La nuova Carestia inferta da Israele contro i palestinesi aggraverà l’attuale crisi umanitaria e costituisce quindi un chiaro indicatore di Intenti Genocidi, e che questo Crimine è in linea con la più ampia politica di Pulizia Etnica proposta dagli Stati Uniti. L’assistenza umanitaria è un diritto fondamentale dei civili ai sensi del Diritto Internazionale Umanitario, senza eccezioni, e non esiste alcuna giustificazione legale per cui Israele neghi ai palestinesi l’accesso agli aiuti essenziali.
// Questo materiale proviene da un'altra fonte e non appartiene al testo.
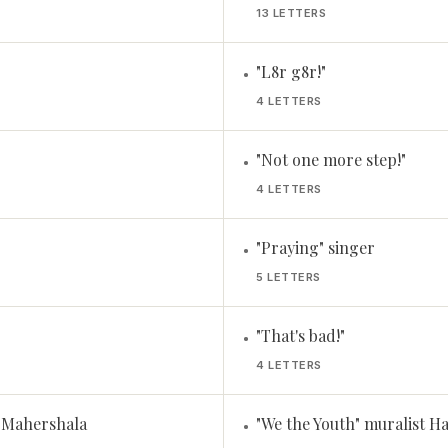
13 LETTERS
"L8r g8r!"
•
4 LETTERS
"Not one more step!"
•
4 LETTERS
"Praying" singer
•
5 LETTERS
"That's bad!"
•
4 LETTERS
r Mahershala
"We the Youth" muralist H
•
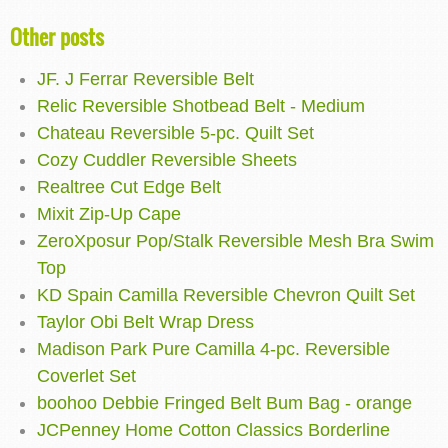
Other posts
JF. J Ferrar Reversible Belt
Relic Reversible Shotbead Belt - Medium
Chateau Reversible 5-pc. Quilt Set
Cozy Cuddler Reversible Sheets
Realtree Cut Edge Belt
Mixit Zip-Up Cape
ZeroXposur Pop/Stalk Reversible Mesh Bra Swim
Top
KD Spain Camilla Reversible Chevron Quilt Set
Taylor Obi Belt Wrap Dress
Madison Park Pure Camilla 4-pc. Reversible
Coverlet Set
boohoo Debbie Fringed Belt Bum Bag - orange
JCPenney Home Cotton Classics Borderline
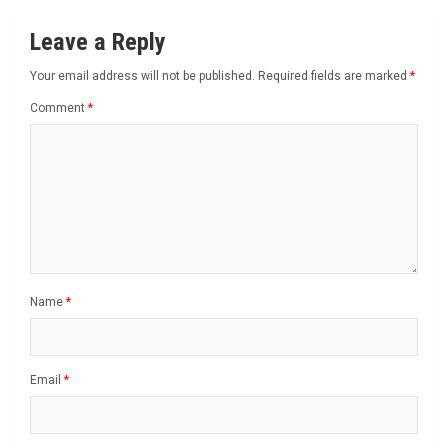
Leave a Reply
Your email address will not be published.
Required fields are marked
*
Comment
*
Name
*
Email
*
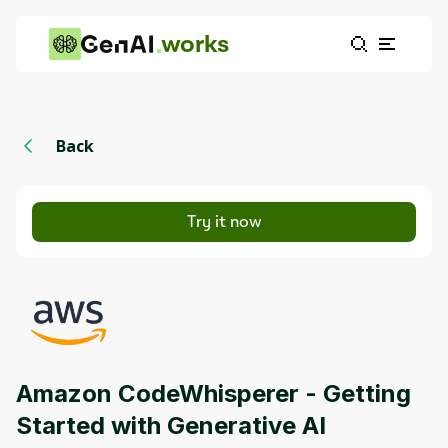
works
Back
Try it now
Amazon CodeWhisperer - Getting
Started with Generative AI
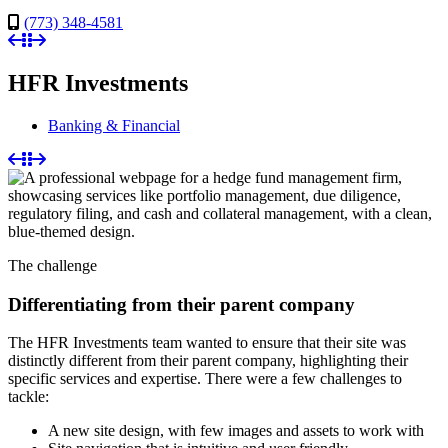
(773) 348-4581
HFR Investments
Banking & Financial
The challenge
Differentiating from their parent company
The HFR Investments team wanted to ensure that their site was
distinctly different from their parent company, highlighting their
specific services and expertise. There were a few challenges to
tackle:
A new site design, with few images and assets to work with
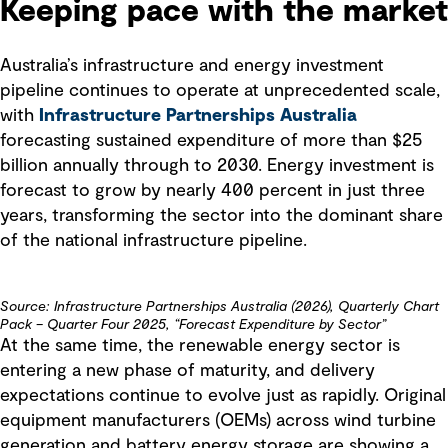
Keeping pace with the market
Australia’s infrastructure and energy investment
pipeline continues to operate at unprecedented scale,
with
Infrastructure Partnerships Australia
forecasting sustained expenditure of more than $25
billion annually through to 2030. Energy investment is
forecast to grow by nearly 400 percent in just three
years, transforming the sector into the dominant share
of the national infrastructure pipeline.
Source: Infrastructure Partnerships Australia (2026), Quarterly Chart
Pack – Quarter Four 2025, “Forecast Expenditure by Sector”
At the same time, the renewable energy sector is
entering a new phase of maturity, and delivery
expectations continue to evolve just as rapidly. Original
equipment manufacturers (OEMs) across wind turbine
generation and battery energy storage are showing a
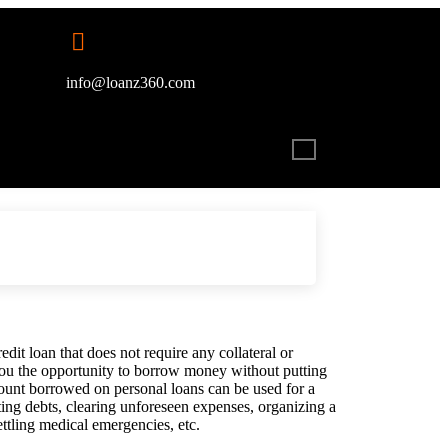
info@loanz360.com
dit loan that does not require any collateral or
 you the opportunity to borrow money without putting
mount borrowed on personal loans can be used for a
ting debts, clearing unforeseen expenses, organizing a
ettling medical emergencies, etc.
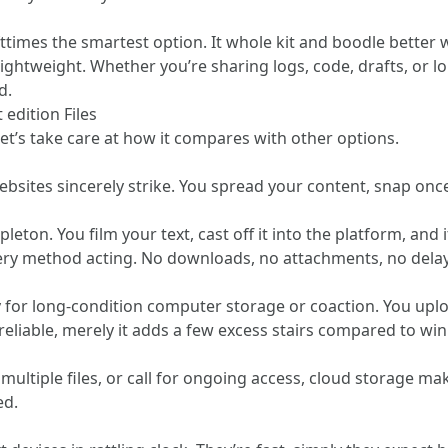
ttimes the smartest option. It whole kit and boodle better 
 lightweight. Whether you’re sharing logs, code, drafts, or
d.
 edition Files
et’s take care at how it compares with other options.
bsites sincerely strike. You spread your content, snap once
eton. You film your text, cast off it into the platform, and 
very method acting. No downloads, no attachments, no delay
ly for long-condition computer storage or coaction. You uplo
 reliable, merely it adds a few excess stairs compared to 
ltiple files, or call for ongoing access, cloud storage makes
ed.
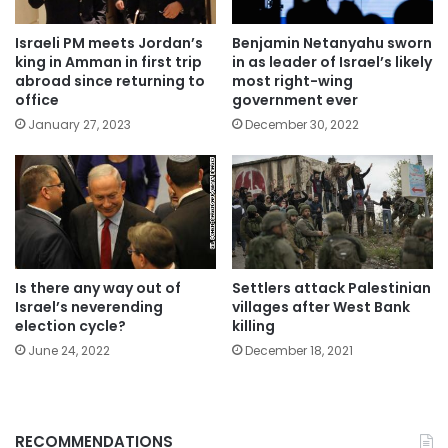
Israeli PM meets Jordan’s
Benjamin Netanyahu sworn
king in Amman in first trip
in as leader of Israel’s likely
abroad since returning to
most right-wing
office
government ever
January 27, 2023
December 30, 2022
Is there any way out of
Settlers attack Palestinian
Israel’s neverending
villages after West Bank
election cycle?
killing
June 24, 2022
December 18, 2021
RECOMMENDATIONS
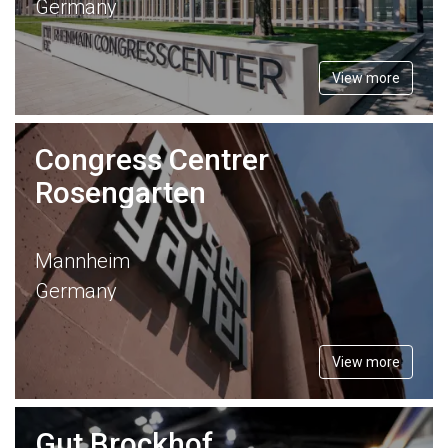
Germany
View more
Congress Centrer
Rosengarten
Mannheim
Germany
View more
Gut Brockhof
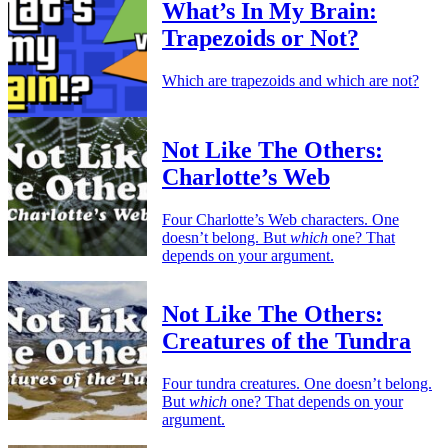
What’s In My Brain:
Trapezoids or Not?
Which are trapezoids and which are not?
Not Like The Others:
Charlotte’s Web
Four Charlotte’s Web characters. One
doesn’t belong. But
which
one? That
depends on your argument.
Not Like The Others:
Creatures of the Tundra
Four tundra creatures. One doesn’t belong.
But
which
one? That depends on your
argument.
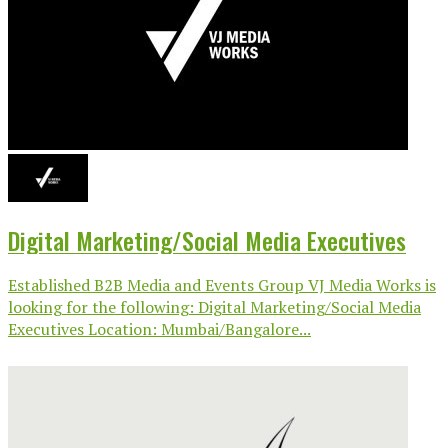
Digital Marketing/Social Media Executives
Established B2B Media and Events Group VJ Media Works is
looking for the following: Digital Marketing/Social Media
Executives Location: Mumbai/Bangalore...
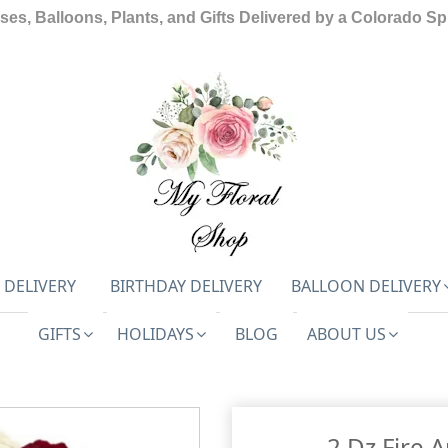
ses, Balloons, Plants, and Gifts Delivered by a Colorado Spr
 DELIVERY
BIRTHDAY DELIVERY
BALLOON DELIVERY
GIFTS
HOLIDAYS
BLOG
ABOUT US
2 Dz Fire 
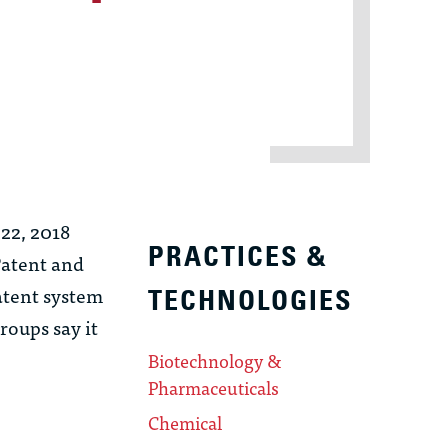
 22, 2018
PRACTICES &
Patent and
atent system
TECHNOLOGIES
roups say it
Biotechnology &
Pharmaceuticals
Chemical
Israele non solo utilizza gli aiuti umanitari come merce di scambio per ottenere vantaggi politici e militari, ma sta anche deliberatamente applicando una politica di Carestia sistematica, creando condizioni di pericolo per la vita studiate per rendere impossibile la sopravvivenza nella Striscia di Gaza.

Le ripetute dichiarazioni di Israele che annunciano il suo pieno coordinamento con l’amministrazione degli Stati Uniti, che ha esplicitamente dichiarato la propria intenzione di sfollare l’intera popolazione della Striscia, confermano che i Crimini di fame e di blocco degli aiuti umanitari non sono incidenti isolati o strumenti di negoziazione. Fanno invece parte di un Piano deliberato, allineato alla strategia statunitense di sfollare e spopolare forzatamente la Striscia di Gaza.

La politica di Israele continua a perpetuare il Genocidio, anche dopo il cessate il fuoco. Privando la popolazione palestinese dei suoi bisogni più elementari, nell’ambito di un Piano a lungo termine che minaccia la sua sopravvivenza fisica come gruppo nazionale, Israele ha mantenuto condizioni mortali concepite per eliminarli gradualmente. La comunità internazionale non può più permettersi di ignorare il blocco illegale imposto alla Striscia di Gaza, che rappresenta uno degli strumenti più evidenti del Genocidio israeliano.

Tutti i Paesi e le entità interessate devono adempiere alle proprie responsabilità legali e adottare misure immediate per porre fine al Genocidio nella Striscia di Gaza. Ciò include fare pressione su Israele affinché revochi completamente il blocco, consenta il movimento illimitato di persone e beni dentro e fuori l’enclave, apra incondizionatamente tutti i valichi di frontiera e implementi misure efficaci per proteggere i palestinesi dalle attuali politiche di uccisioni lente e di sfollamento forzato. Inoltre, dovrebbe essere attivato un comitato di risposta urgente per rispondere alle esigenze immediate della popolazione, tra cui alloggi temporanei e adeguati.

La comunità internazionale deve imporre sanzioni economiche, diplomatiche e militari a Israele in risposta alle sue sistematiche e gravi violazioni del Diritto Internazionale, tra cui il divieto di commercio di armi e di cooperazione militare, nonché il congelamento dei beni finanziari dei funzionari coinvolti in Crimini contro il popolo palestinese.

Per fare pressione su Israele affinché ponga fine ai Crimini contro i palestinesi vanno sospesi tutti i privilegi commerciali e gli accordi bilaterali che garantiscono a Israele vantaggi economici.

Esortiamo la comunità internazionale a rispettare le proprie responsabilità legali e umanitarie implementando l’ordinanza della Corte Internazionale di Giustizia del 28 marzo 2024. Ciò include le misure precauzionali che richiedono a Israele di adottare le azioni necessarie ed efficaci, in cooperazione con le Nazioni Unite, per garantire l’ingresso senza ostacoli e tempestivo degli aiuti nella Striscia di Gaza, in conformità con i propri obblighi ai sensi della Convenzione sul Genocidio.

La Corte Penale Internazionale deve accelerare le indagini ed emettere mandati di arresto nei confronti dei funzionari israeliani implicati in Crimini internazionali nella Striscia di Gaza. Ricordiamo agli Stati membri dello Statuto di Roma i loro obblighi giuridici di cooperare pienamente con la Corte, garantire l’esecuzione dei mandati di arresto e impedire l’impunità dei responsabili.